* _Task description_:
Write the records out again, unchanged.

* _Source records_:
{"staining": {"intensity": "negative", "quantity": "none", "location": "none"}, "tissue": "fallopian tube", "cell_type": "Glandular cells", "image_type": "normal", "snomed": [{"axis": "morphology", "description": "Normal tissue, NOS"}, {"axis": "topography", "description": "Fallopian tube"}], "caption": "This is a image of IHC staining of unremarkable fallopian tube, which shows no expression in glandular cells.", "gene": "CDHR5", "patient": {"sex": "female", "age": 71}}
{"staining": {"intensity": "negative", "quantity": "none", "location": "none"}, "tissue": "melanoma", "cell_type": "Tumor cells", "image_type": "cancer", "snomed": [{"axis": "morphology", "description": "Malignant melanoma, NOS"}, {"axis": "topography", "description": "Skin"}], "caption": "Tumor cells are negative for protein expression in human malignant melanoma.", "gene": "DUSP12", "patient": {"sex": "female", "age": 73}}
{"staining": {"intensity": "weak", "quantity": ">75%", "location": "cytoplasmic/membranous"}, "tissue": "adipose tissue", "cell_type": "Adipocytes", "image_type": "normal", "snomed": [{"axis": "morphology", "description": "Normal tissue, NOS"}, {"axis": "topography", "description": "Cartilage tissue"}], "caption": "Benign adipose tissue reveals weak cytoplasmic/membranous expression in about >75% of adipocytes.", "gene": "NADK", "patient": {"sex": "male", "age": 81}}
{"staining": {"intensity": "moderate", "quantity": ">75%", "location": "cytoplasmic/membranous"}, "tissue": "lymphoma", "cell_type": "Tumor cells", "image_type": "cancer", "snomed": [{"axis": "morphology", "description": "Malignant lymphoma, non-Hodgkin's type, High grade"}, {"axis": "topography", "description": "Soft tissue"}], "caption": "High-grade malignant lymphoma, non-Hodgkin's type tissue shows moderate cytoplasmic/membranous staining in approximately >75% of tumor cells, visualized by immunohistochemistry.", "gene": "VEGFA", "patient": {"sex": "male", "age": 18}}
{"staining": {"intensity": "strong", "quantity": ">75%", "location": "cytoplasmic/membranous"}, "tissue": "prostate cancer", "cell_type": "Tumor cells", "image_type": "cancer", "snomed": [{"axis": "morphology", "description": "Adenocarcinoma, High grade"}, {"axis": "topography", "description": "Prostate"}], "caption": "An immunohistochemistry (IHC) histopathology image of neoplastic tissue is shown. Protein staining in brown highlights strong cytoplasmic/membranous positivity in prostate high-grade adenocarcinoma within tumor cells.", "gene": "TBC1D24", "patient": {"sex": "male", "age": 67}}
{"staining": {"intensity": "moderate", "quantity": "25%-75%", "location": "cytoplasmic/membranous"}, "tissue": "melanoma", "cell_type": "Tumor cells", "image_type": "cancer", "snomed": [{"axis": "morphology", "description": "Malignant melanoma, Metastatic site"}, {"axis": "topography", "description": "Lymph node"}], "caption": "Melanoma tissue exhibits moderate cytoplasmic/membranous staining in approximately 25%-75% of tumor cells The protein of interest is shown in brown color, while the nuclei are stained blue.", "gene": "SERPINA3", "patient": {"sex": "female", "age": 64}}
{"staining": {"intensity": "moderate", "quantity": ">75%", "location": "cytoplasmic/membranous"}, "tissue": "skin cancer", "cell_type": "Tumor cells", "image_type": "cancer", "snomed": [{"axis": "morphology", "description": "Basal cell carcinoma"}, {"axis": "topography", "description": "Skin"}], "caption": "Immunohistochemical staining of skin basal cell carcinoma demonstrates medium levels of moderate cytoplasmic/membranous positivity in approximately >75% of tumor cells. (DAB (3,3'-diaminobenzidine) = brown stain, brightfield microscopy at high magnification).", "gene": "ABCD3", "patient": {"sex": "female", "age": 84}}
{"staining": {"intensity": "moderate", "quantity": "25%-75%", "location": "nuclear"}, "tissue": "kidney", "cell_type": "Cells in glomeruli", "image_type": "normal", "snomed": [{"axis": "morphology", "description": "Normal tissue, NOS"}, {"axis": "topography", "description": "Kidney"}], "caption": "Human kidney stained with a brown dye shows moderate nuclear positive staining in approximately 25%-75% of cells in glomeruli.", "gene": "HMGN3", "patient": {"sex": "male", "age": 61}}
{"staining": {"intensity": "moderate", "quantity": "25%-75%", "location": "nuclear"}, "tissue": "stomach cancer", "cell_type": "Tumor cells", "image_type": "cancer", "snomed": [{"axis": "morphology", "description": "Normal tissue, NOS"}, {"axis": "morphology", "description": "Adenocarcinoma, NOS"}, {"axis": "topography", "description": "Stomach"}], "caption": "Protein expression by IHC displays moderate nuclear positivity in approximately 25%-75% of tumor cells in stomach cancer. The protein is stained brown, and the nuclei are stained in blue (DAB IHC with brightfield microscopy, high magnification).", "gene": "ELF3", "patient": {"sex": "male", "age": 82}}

* _Solution below_:
{"staining": {"intensity": "negative", "quantity": "none", "location": "none"}, "tissue": "fallopian tube", "cell_type": "Glandular cells", "image_type": "normal", "snomed": [{"axis": "morphology", "description": "Normal tissue, NOS"}, {"axis": "topography", "description": "Fallopian tube"}], "caption": "This is a image of IHC staining of unremarkable fallopian tube, which shows no expression in glandular cells.", "gene": "CDHR5", "patient": {"sex": "female", "age": 71}}
{"staining": {"intensity": "negative", "quantity": "none", "location": "none"}, "tissue": "melanoma", "cell_type": "Tumor cells", "image_type": "cancer", "snomed": [{"axis": "morphology", "description": "Malignant melanoma, NOS"}, {"axis": "topography", "description": "Skin"}], "caption": "Tumor cells are negative for protein expression in human malignant melanoma.", "gene": "DUSP12", "patient": {"sex": "female", "age": 73}}
{"staining": {"intensity": "weak", "quantity": ">75%", "location": "cytoplasmic/membranous"}, "tissue": "adipose tissue", "cell_type": "Adipocytes", "image_type": "normal", "snomed": [{"axis": "morphology", "description": "Normal tissue, NOS"}, {"axis": "topography", "description": "Cartilage tissue"}], "caption": "Benign adipose tissue reveals weak cytoplasmic/membranous expression in about >75% of adipocytes.", "gene": "NADK", "patient": {"sex": "male", "age": 81}}
{"staining": {"intensity": "moderate", "quantity": ">75%", "location": "cytoplasmic/membranous"}, "tissue": "lymphoma", "cell_type": "Tumor cells", "image_type": "cancer", "snomed": [{"axis": "morphology", "description": "Malignant lymphoma, non-Hodgkin's type, High grade"}, {"axis": "topography", "description": "Soft tissue"}], "caption": "High-grade malignant lymphoma, non-Hodgkin's type tissue shows moderate cytoplasmic/membranous staining in approximately >75% of tumor cells, visualized by immunohistochemistry.", "gene": "VEGFA", "patient": {"sex": "male", "age": 18}}
{"staining": {"intensity": "strong", "quantity": ">75%", "location": "cytoplasmic/membranous"}, "tissue": "prostate cancer", "cell_type": "Tumor cells", "image_type": "cancer", "snomed": [{"axis": "morphology", "description": "Adenocarcinoma, High grade"}, {"axis": "topography", "description": "Prostate"}], "caption": "An immunohistochemistry (IHC) histopathology image of neoplastic tissue is shown. Protein staining in brown highlights strong cytoplasmic/membranous positivity in prostate high-grade adenocarcinoma within tumor cells.", "gene": "TBC1D24", "patient": {"sex": "male", "age": 67}}
{"staining": {"intensity": "moderate", "quantity": "25%-75%", "location": "cytoplasmic/membranous"}, "tissue": "melanoma", "cell_type": "Tumor cells", "image_type": "cancer", "snomed": [{"axis": "morphology", "description": "Malignant melanoma, Metastatic site"}, {"axis": "topography", "description": "Lymph node"}], "caption": "Melanoma tissue exhibits moderate cytoplasmic/membranous staining in approximately 25%-75% of tumor cells The protein of interest is shown in brown color, while the nuclei are stained blue.", "gene": "SERPINA3", "patient": {"sex": "female", "age": 64}}
{"staining": {"intensity": "moderate", "quantity": ">75%", "location": "cytoplasmic/membranous"}, "tissue": "skin cancer", "cell_type": "Tumor cells", "image_type": "cancer", "snomed": [{"axis": "morphology", "description": "Basal cell carcinoma"}, {"axis": "topography", "description": "Skin"}], "caption": "Immunohistochemical staining of skin basal cell carcinoma demonstrates medium levels of moderate cytoplasmic/membranous positivity in approximately >75% of tumor cells. (DAB (3,3'-diaminobenzidine) = brown stain, brightfield microscopy at high magnification).", "gene": "ABCD3", "patient": {"sex": "female", "age": 84}}
{"staining": {"intensity": "moderate", "quantity": "25%-75%", "location": "nuclear"}, "tissue": "kidney", "cell_type": "Cells in glomeruli", "image_type": "normal", "snomed": [{"axis": "morphology", "description": "Normal tissue, NOS"}, {"axis": "topography", "description": "Kidney"}], "caption": "Human kidney stained with a brown dye shows moderate nuclear positive staining in approximately 25%-75% of cells in glomeruli.", "gene": "HMGN3", "patient": {"sex": "male", "age": 61}}
{"staining": {"intensity": "moderate", "quantity": "25%-75%", "location": "nuclear"}, "tissue": "stomach cancer", "cell_type": "Tumor cells", "image_type": "cancer", "snomed": [{"axis": "morphology", "description": "Normal tissue, NOS"}, {"axis": "morphology", "description": "Adenocarcinoma, NOS"}, {"axis": "topography", "description": "Stomach"}], "caption": "Protein expression by IHC displays moderate nuclear positivity in approximately 25%-75% of tumor cells in stomach cancer. The protein is stained brown, and the nuclei are stained in blue (DAB IHC with brightfield microscopy, high magnification).", "gene": "ELF3", "patient": {"sex": "male", "age": 82}}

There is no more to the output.